When a site-based waiting list is transferred following conversion, am I required to serve all of the existing applicants on the waiting list in their current order before serving any new applicants and without respect to adopted preferences?

No. Once the waiting list is transferred, applications and preferences continue to operate in accordance with applicable regulations and locally adopted policies. As a result, new applicants following conversion may get housed ahead of applicants who were on the public housing site based waiting list at the time of conversion if they qualify for a higher preference even though they are entering the waiting list at a later date. There is no requirement to house all of the people who were on the PH site-based waiting list at the time of conversion before housing anyone else.

Responsible Entity for Monitoring Supportive Services after Closing

Who is responsible for monitoring the provision of supportive services, the PHA or the owner? Any guidance that you can provide would be greatly appreciated

The responsibility for monitoring, per 24 cfr 983.56(b)(2)(ii)(C), is on the PHA. “The PHA must monitor the excepted family’s continued receipt of supportive services and take appropriate action regarding those families that fail without good cause to complet either supportive services requirement. The PHA administrative plan must sate the form and frequency of such monitoring.”

Over Housed Families at Conversion

Some of the families are currently over-housed. How will these units be treated for subsidy purposes at conversion?

If there is not an appropriately-sized bedroom for the family to transfer into, the family can remain in the unit and unit will continue to be funded based on the actual bedroom size and the contract rent. But if an appropriately-sized unit becomes available, the family will be required to move at that time.

Change in Family Composition While in Temporary Unit

What are the reporting procedures should there be a change in family composition changes while the family is in a temporary unit? Would we just update the information using our current management software and submit to PIC or is there a different action needed.

(Dataset entries)

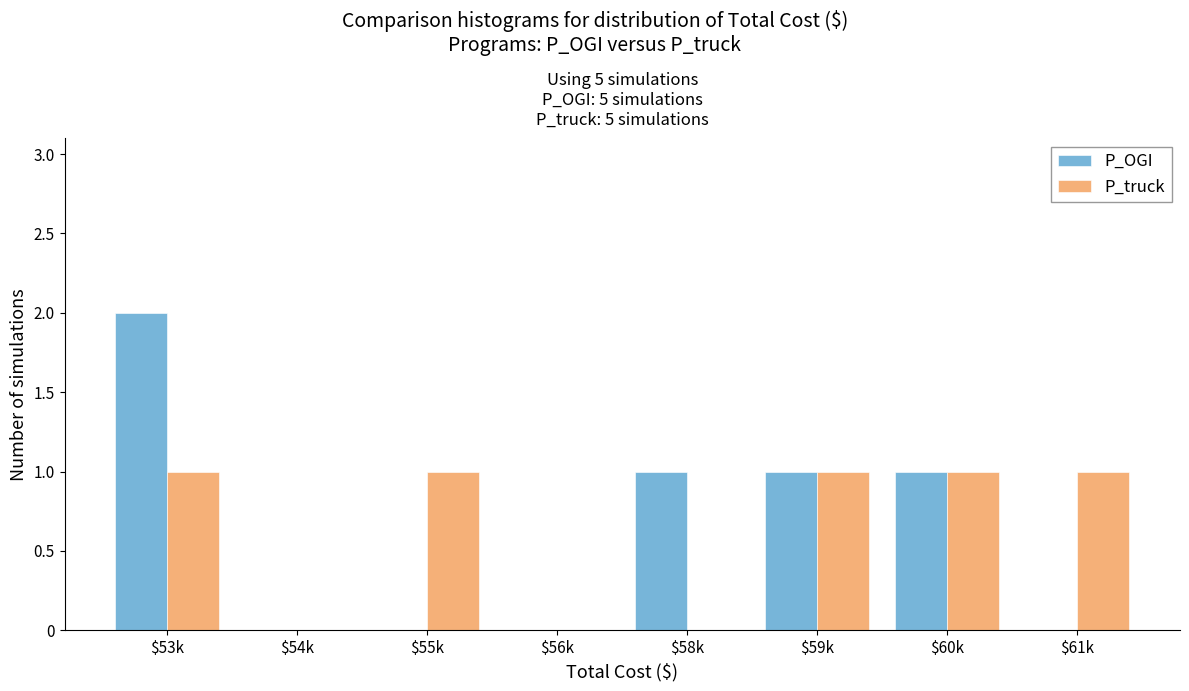

At which category does the chart reach its peak across all series?

$53k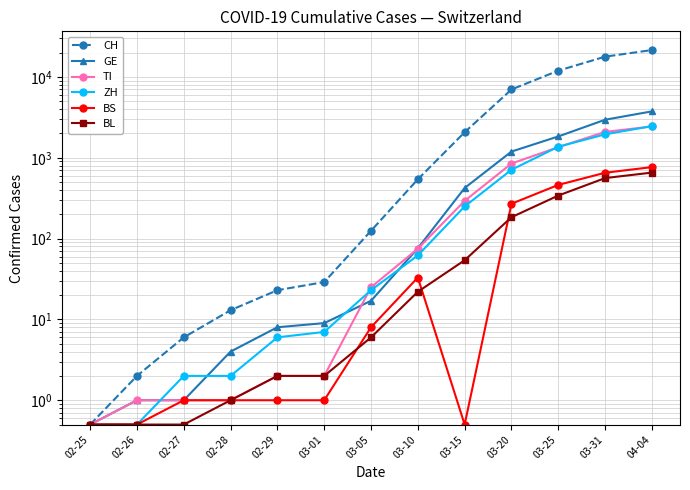

Count the number of data series in this chart.

6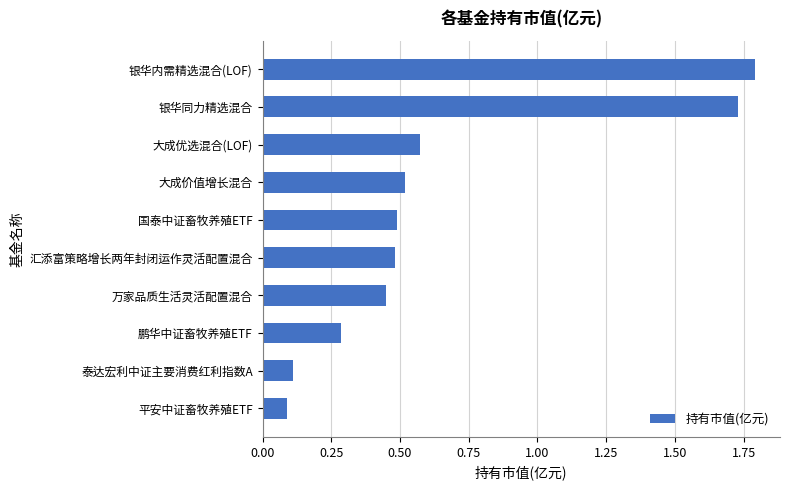

What is the sum of the values at 国泰中证畜牧养殖ETF and 银华同力精选混合?

2.2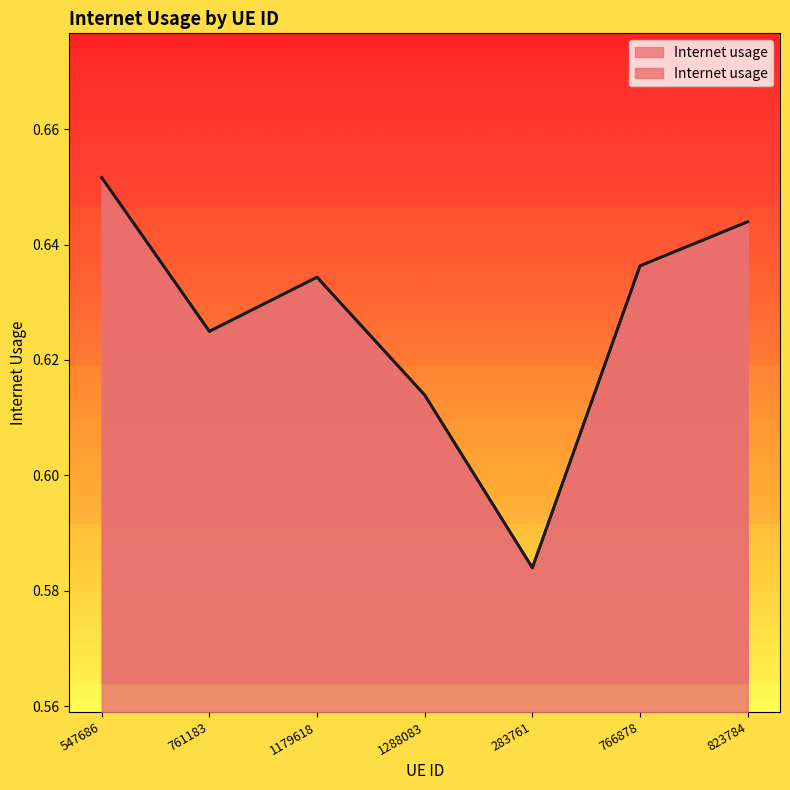

Which has a higher value, 766878 or 823784?

823784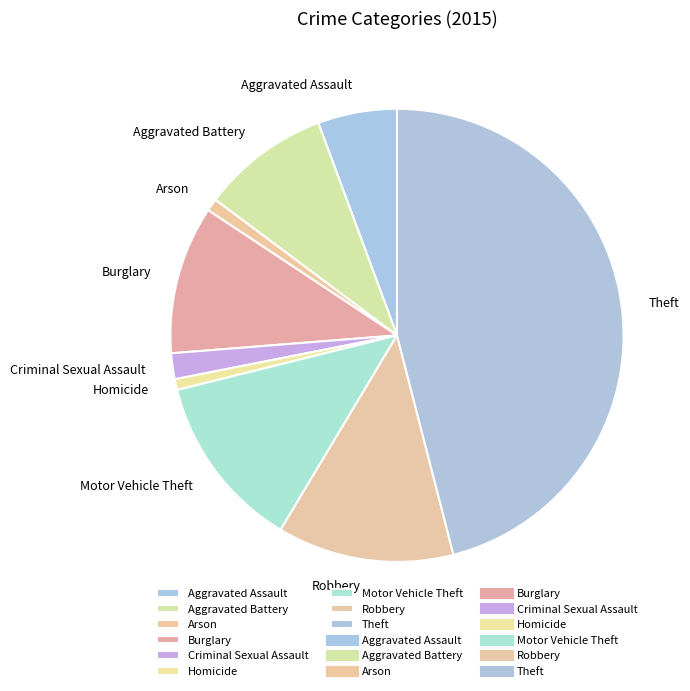

Count the number of slices in the pie.

9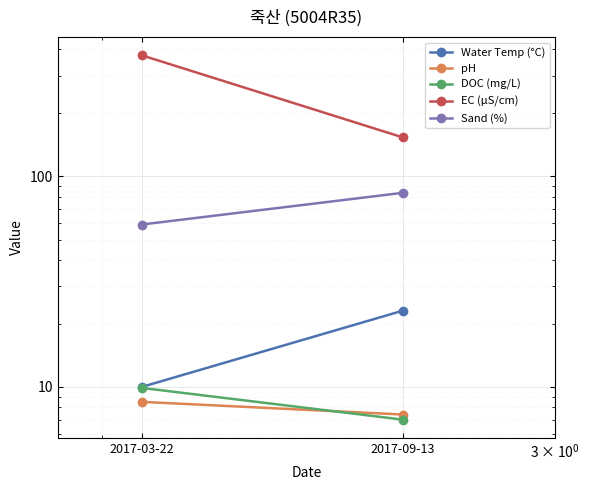

Read the Water Temp (°C) value at 2017-09-13.

23.0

**Instruction A**. In the housing conversion FAQ, what happens to an over-housed family once an appropriately-sized unit becomes available?
**Instruction B**. Please continue the housing conversion FAQ from the end of its final question about changes in family composition in a temporary unit.

**Expected output A**. The family will be required to move at that time.

**Expected output B**.
A change in family composition during a temporary relocation period should be reported into either TRACS or PIC. Under PBRA conversions, once the property has converted, families will not be reported in PIC. Instead, owners will submit tenant data through 50059s in TRACS. Families should continue to be reported in TRACS even while temporarily relocated from the property under HAP contract. For conversion to the PBV program, families temporarily relocated into units subsidized through the public housing, HCV, PBV, or other program that normally reports into PIC should report these changes in PIC.

Assistance Based on Unit Size or Household Size

If an over-housed household remains in their unit and continues to receive PBV assistance under the RAD program, will the assistance received be based on the unit size, and not on the household size?

The contract rent, and HAP assistance, will be based on the unit size, for both PBVs and for PBRA. If there is no appropriately sized unit available to move the family into and the over-housed household is therefore permitted to remain in the unit, it will not impact the rent due from the tenant or the subsidy provided under the contract.

Certifying Tenants Through PIH or Multi-Family

If we elected to covert our ACC assistance to PBV or PBRA, will we be certifying tenants and receiving funding through the PIH office or Multi-Family? Will we use 50058 or 50059? Will we be using the TRACS system?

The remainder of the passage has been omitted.